### Objective
Edit all of the records so that every "phylum" becomes "division" and everything else stays the same. Leave the pictures out of your answer.

[Data extracted from a collection]
-------

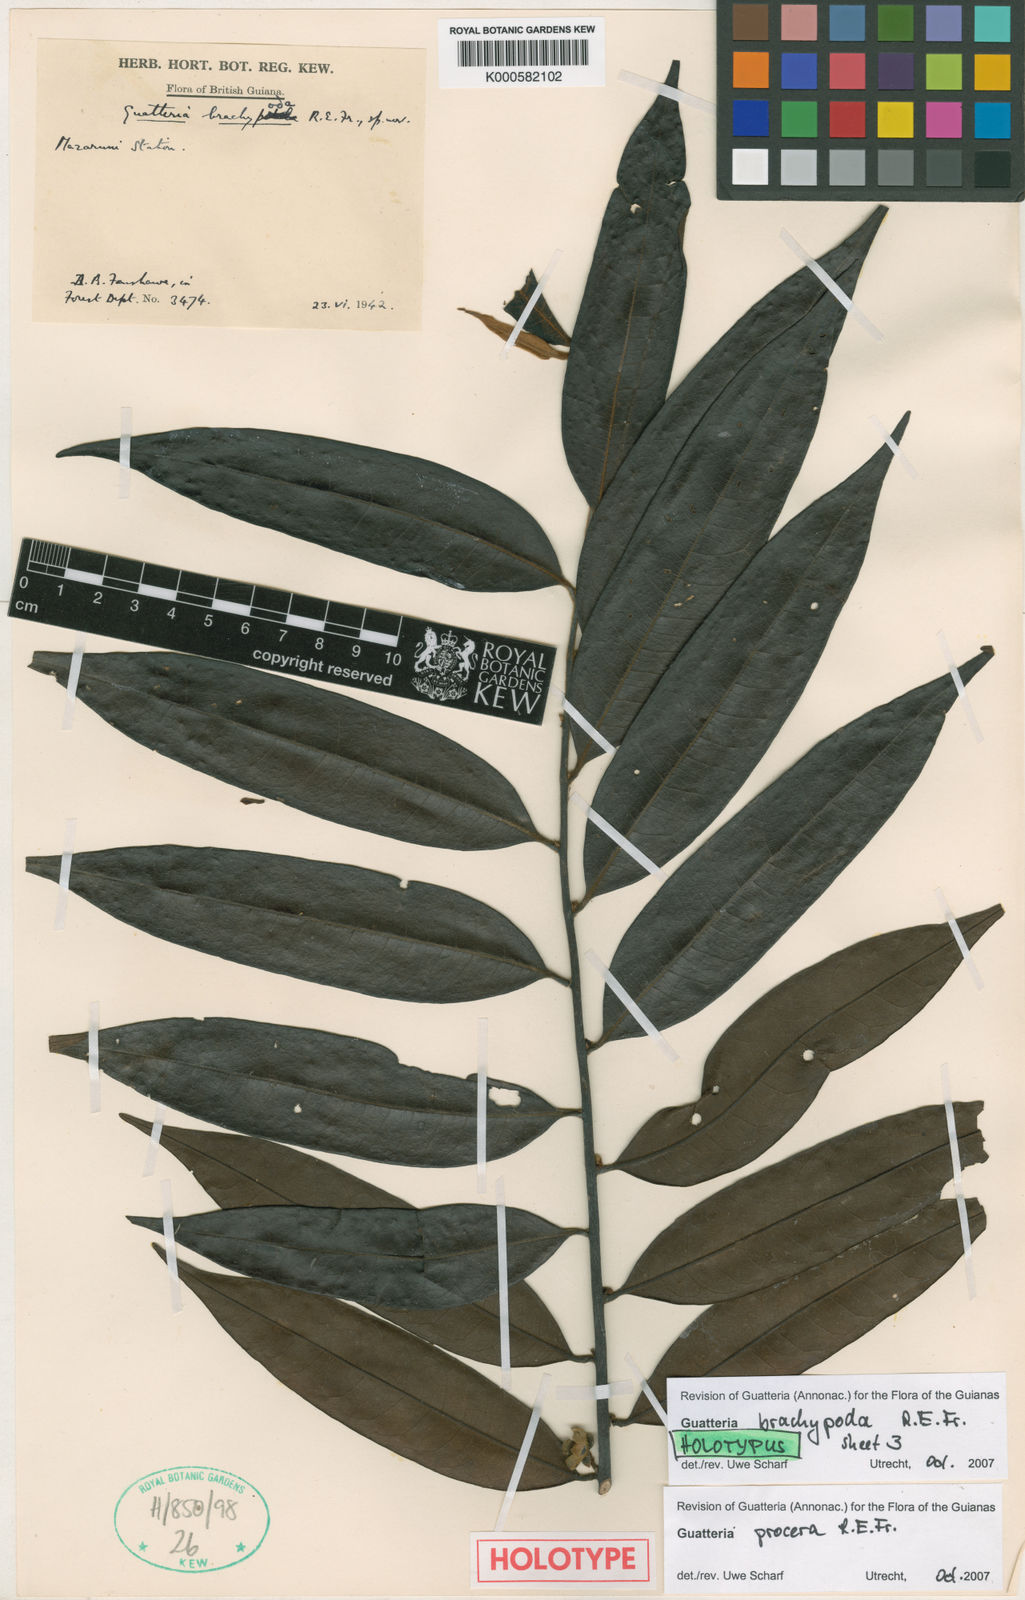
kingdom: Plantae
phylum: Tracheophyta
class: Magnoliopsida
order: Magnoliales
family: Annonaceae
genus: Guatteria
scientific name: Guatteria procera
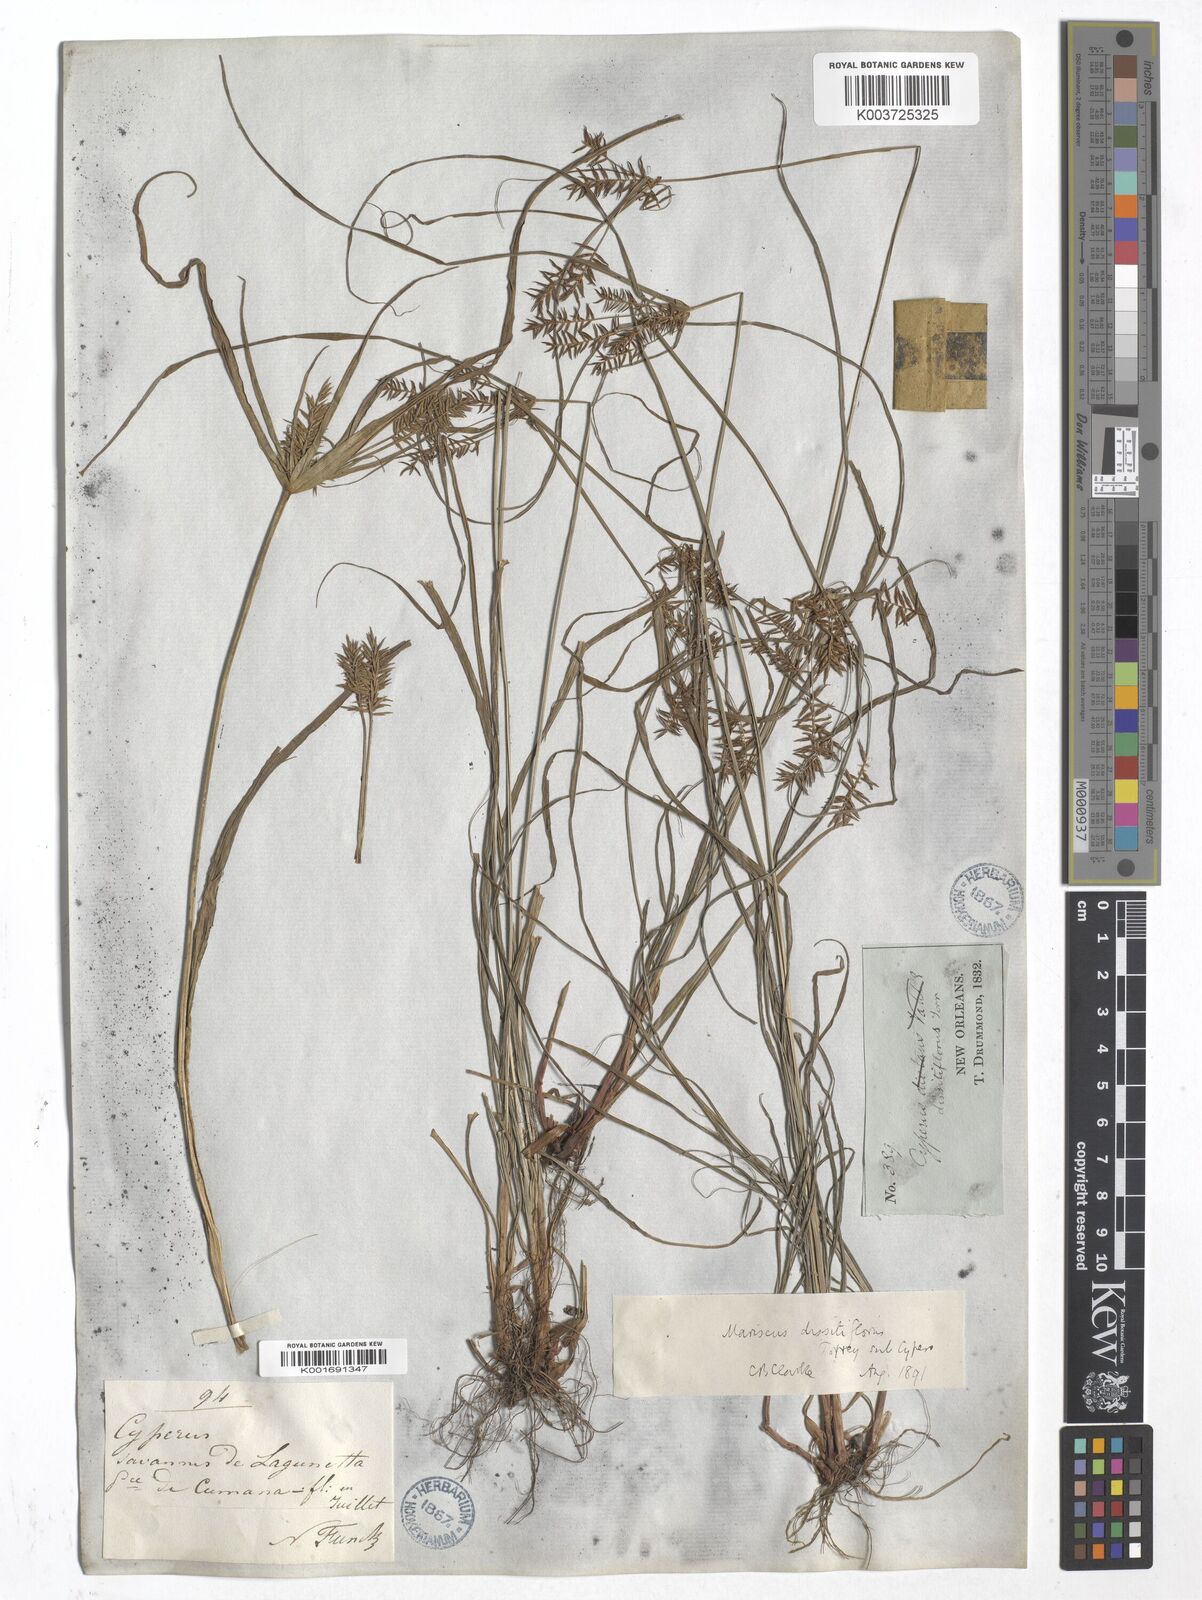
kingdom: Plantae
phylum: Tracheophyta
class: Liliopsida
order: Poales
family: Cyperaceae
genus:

-------

### The solution
kingdom: Plantae
division: Tracheophyta
class: Magnoliopsida
order: Magnoliales
family: Annonaceae
genus: Guatteria
scientific name: Guatteria procera
kingdom: Plantae
division: Tracheophyta
class: Liliopsida
order: Poales
family: Cyperaceae
genus:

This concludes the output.